Ad-versaries follow-up

As a footnote to my comments on RSS ads, I’d like to point out how Dave Winer points out the obvious about feeds:

Okay, now consider the other case, your feed only has summaries of your article (Example: NY Times). To read the full article you have to click on a link and (listen very carefully now) see an ad as you read the article. In other words, the RSS feed is itself an ad, pulling you in to read a page with a big ad on it. You want to put an ad on the ad? Okay, but it’s getting pretty thick. I might start feeling used and not like it, and unsub. In other words, think carefully about how much advertising you think your readers can endure.

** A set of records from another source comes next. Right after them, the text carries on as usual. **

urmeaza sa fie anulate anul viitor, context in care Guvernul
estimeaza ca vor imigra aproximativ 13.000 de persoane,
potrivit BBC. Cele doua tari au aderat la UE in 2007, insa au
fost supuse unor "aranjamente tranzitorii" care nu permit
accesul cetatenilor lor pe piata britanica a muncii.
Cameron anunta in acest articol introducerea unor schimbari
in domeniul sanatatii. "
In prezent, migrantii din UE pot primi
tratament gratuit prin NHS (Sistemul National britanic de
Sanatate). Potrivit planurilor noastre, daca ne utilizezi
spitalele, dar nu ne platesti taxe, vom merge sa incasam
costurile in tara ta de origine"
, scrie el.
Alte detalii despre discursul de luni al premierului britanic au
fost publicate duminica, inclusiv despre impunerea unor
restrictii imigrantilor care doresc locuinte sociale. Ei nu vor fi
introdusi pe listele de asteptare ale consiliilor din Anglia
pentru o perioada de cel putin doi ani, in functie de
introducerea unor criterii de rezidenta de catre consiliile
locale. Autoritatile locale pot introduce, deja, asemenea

Completely on point. If you think you need ads in your feed, it’s more likely you need to stop syndicating entire articles. So which do you do? Piss people off by putting ads in full content feeds, or by not giving them full content feeds and forcing them to come to the website? Ask yourself: who reads content solely in their aggregator? What gets the most ad impressions? Don’t you want people to come to your website in the end? And if you’re publishing ad-supported full feeds, shouldn’t you also offer ad-free summary or headline-only feeds? Wouldn’t that be the true test of RSS ad performance, if people have a real choice in the matter? Subscribe or don’t-subscribe is not a good benchmark of acceptance—some people may have an actual need for the content and can’t afford to unsubscribe.

I really wonder why this is such a hard concept for content folks to understand.